Entertainment

Why We Still Don't Know If This Key Character From 'A Million Little Pieces' Exists

by Danielle Burgos

A Million Little Pieces is the film adaptation of the harrowing and controversial story of James Frey's journey through addiction and rehab. Forced by his family to go to the Minnesota recovery facility Hazelden, James (Aaron Taylor-Johnson) meets Lilly (Odessa Young), a young woman also in recovery. Despite strict rules forbidding fraternizing, James and Lilly fall in love. Though she plays an essential part in James' rehab and recovery, it's unclear if the Lilly in A Million Little Pieces is actually based on a real person, and that question is central to the controversy surrounding Frey's memoir from more than a decade ago.

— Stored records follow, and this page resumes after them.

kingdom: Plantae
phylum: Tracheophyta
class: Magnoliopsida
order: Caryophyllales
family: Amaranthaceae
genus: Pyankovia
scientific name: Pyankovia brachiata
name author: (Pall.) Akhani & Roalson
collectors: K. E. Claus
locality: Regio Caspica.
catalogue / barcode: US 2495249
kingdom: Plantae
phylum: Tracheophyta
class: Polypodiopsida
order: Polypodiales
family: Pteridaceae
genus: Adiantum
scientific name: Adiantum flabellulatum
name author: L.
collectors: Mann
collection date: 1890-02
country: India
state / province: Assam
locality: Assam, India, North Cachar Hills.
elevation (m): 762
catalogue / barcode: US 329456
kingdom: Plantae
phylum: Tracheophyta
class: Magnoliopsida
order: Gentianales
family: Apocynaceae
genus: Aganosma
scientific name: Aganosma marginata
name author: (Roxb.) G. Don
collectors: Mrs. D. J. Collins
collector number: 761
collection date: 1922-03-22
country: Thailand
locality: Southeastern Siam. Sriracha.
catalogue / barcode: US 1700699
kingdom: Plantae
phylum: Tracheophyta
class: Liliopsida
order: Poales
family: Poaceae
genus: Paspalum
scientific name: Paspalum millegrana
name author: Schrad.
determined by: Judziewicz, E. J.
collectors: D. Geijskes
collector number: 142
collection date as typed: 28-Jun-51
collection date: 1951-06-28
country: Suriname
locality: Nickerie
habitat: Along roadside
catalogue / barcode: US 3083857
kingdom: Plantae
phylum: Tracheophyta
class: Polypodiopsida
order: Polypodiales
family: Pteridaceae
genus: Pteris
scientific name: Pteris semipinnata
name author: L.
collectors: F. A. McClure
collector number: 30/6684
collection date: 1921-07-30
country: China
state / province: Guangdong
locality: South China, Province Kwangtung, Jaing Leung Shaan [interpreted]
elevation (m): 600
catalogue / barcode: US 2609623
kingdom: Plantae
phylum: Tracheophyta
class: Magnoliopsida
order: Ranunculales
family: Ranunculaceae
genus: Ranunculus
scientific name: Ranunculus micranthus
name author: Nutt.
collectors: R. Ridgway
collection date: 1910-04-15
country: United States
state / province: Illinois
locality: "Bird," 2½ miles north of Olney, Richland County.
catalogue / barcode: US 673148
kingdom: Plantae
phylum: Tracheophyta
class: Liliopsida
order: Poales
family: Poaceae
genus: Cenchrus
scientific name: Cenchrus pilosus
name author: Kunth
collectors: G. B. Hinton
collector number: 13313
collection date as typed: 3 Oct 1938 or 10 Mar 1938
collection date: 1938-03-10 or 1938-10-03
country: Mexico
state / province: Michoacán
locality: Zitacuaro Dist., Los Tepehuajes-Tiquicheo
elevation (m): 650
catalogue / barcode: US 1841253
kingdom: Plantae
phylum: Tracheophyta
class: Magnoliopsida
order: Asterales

The film adaptation remains faithful to the book's version of events, in which James meets the 22 year-old Lilly in rehab. Originally from Phoenix, Lilly had been on the streets selling her body since age 13, and was addicted to crack and heroin. James describes her as "tall and thin and long and blond like the thickest silk." In recovery James falls in love with her, and the two sneak off to the woods to spend time together in defiance of Hazelden rules. When they're caught, Lilly runs away, but James rescues her from a crack house. Unfortunately, when Lilly needs him most — spiraling out of control after her grandmother dies — James is stuck in jail. He gets out and rushes to join her, only to find out that Lilly hung herself a few hours prior.

It's a compelling story, so much so that when Frey's version of events came into question after the Oprah's Book Club pick had its "truths" torn to shreds by The Smoking Gun in 2006, the possibility that Lilly's existence was fabricated was one of the first questions an irate Oprah asks Frey.

Though James insists there "absolutely" was a Lilly, when Oprah pushes him on details, he admits he altered the details of her death, as well as the dramatic timing of him just missing rescuing her again. The Freakonomics blog had undertaken a thorough investigation of Frey's initial claim, and while they found a woman who might match Lilly's description who died by hanging, other facts did not align. When t] new news of her death came to light, Freakonomics resumed research and concluded, "There is no record in the mortality detail files [...] in Chicago around this time period that even remotely fits his description."

Lilly is an awfully convenient figure for a story: an object of romantic obsession who helps James through recovery and provides a dramatic post-rehab moment that nearly derails him. With both Lilly and her grandmother gone and rehab records private, the only word we have to go on about Lilly is from James himself. Given his compounded and repeated lies about his own life, that's very shaky ground indeed.